Before 3.0.0 and native parameters:
>`INSERT INTO table (col_1, col_2) VALUES (100, 250)`

After 3.0.0 and native parameters:
>`INSERT INTO table (col_1, col_2) VALUES (:value1, :value2)`
---
The issue with the 'Native Parameter' change is that these parameters are [limited to 255 in a single query execution](https://github.com/databricks/databricks-sql-python/blob/main/docs/parameters.md#when-to-use-inline-parameters). Which ultimately means that the Pandas `to_sql()` function will fail when trying to insert more than 255 values into a Databricks table. Not 255 rows, but 255 *values*. This practically renders the `to_sql()`function unusable.

## What this package does differently
The `pandas-tosql-dbx-fix` package isolates the Pandas code responsible for building and executing the SQL queries when `to_sql()` is called. The main difference is that instead of building the SQL query and sending it to Databricks, the package compiles the query using the Databricks dialect first, *and then* sends it out to a Databricks SQL warehouse. Compiling the query replaces the parameters (ex: :value1, :value2) with their real values. This removes parameters from the query entirely and bypasses the 255 parameter limit. You can find this [here](https://github.com/beefupinetree/pandas-tosql-dbx-fix/blob/e6adbb80d58aca38ccf42327611e22b945c8d336/src/pandas_tosql_dbx_fix/main.py#L174) in the code.

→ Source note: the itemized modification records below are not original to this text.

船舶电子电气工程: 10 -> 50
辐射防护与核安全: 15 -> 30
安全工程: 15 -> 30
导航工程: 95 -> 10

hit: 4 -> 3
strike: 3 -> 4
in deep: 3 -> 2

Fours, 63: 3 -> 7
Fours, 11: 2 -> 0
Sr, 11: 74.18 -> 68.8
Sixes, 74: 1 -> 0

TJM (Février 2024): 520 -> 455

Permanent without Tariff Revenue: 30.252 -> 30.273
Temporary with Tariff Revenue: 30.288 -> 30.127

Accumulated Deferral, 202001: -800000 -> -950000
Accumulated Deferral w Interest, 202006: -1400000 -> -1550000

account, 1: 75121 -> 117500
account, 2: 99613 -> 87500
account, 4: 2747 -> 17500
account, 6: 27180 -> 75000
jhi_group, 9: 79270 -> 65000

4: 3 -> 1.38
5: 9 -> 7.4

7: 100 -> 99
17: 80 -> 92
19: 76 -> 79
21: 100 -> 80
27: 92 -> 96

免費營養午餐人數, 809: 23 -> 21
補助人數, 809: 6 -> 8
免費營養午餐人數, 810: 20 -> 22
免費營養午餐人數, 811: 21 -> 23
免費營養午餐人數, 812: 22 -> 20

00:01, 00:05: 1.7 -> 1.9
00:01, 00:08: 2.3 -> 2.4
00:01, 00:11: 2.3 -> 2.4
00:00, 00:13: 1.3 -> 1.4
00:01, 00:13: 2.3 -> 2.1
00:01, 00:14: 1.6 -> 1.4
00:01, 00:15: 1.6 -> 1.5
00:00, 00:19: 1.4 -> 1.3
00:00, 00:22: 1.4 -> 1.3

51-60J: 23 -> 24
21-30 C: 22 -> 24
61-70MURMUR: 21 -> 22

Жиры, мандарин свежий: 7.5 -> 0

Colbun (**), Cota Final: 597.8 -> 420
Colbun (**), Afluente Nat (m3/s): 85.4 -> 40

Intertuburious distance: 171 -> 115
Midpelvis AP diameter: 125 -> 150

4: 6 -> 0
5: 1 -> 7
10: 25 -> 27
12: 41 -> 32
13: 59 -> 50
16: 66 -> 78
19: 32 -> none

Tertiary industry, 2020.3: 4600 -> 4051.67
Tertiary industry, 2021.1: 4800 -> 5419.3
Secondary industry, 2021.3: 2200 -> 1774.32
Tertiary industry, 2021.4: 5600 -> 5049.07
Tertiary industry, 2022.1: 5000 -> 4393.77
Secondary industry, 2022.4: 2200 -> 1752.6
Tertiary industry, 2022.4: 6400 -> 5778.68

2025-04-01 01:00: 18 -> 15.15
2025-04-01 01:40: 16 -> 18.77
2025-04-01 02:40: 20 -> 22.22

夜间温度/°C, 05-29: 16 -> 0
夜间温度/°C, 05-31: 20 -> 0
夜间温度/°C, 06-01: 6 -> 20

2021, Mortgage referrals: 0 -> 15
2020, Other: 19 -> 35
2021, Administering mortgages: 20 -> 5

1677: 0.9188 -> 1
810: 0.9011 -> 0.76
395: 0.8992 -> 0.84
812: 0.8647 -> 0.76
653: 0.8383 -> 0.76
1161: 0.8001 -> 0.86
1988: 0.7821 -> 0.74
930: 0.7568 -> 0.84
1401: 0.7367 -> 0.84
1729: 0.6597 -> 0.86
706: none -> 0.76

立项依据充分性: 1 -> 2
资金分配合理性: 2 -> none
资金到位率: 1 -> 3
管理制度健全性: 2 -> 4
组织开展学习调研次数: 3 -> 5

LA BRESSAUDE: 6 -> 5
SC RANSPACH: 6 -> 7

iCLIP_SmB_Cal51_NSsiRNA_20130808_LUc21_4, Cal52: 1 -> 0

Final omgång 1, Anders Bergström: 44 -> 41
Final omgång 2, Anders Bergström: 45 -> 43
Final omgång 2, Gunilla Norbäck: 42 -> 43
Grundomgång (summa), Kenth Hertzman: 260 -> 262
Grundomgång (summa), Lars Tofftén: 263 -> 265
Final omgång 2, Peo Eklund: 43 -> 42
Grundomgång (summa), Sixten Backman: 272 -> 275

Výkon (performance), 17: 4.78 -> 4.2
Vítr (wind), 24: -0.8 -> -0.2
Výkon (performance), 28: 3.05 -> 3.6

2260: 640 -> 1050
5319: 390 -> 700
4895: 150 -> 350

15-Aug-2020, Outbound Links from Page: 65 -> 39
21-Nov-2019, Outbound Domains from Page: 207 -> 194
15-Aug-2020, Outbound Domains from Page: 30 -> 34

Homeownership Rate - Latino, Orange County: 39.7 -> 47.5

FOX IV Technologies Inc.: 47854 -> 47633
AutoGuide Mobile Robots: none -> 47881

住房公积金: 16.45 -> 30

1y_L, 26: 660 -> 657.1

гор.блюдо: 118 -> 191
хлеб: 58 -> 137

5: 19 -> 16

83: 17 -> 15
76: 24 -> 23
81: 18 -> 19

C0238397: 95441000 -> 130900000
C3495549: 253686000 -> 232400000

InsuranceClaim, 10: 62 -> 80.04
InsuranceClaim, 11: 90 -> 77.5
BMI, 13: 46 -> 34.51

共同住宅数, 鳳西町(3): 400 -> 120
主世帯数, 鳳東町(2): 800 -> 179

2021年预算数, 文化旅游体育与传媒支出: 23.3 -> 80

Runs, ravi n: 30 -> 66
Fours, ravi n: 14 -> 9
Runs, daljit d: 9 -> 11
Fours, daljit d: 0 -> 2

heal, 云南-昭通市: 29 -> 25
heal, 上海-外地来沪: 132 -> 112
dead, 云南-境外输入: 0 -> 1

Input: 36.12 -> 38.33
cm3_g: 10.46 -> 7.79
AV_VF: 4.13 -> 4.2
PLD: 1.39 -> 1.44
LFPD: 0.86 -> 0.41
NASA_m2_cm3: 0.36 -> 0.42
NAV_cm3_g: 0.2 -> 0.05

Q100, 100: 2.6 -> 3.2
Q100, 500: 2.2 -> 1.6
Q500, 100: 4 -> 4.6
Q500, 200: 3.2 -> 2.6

I also changed the way the source dataframe gets broken up into chunks, since I started running into issues once a single SQL query tried to insert more than 950,000 values at once. I added some logic [here](https://github.com/beefupinetree/pandas-tosql-dbx-fix/blob/e6adbb80d58aca38ccf42327611e22b945c8d336/src/pandas_tosql_dbx_fix/main.py#L144) that limits each SQL query to 900,000 values. Each chunk now contains `n_cols * n_rows <= 900,000`.

## Contributing

To contribute to the development of pandas-tosql-dbx-fix, follow the steps below:

1. Fork pandas-tosql-dbx-fix from <https://github.com/beefupinetree/pandas-tosql-dbx-fix>
2. Create your feature branch (`git checkout -b feature-new`)
3. Make your changes
4. Commit your changes (`git commit -am 'Add some new feature'`)
5. Push to the branch (`git push origin feature-new`)
6. Create a new pull request

## License

pandas-tosql-dbx-fix is distributed under the MIT license. See [`LICENSE`](LICENSE.md) for more details.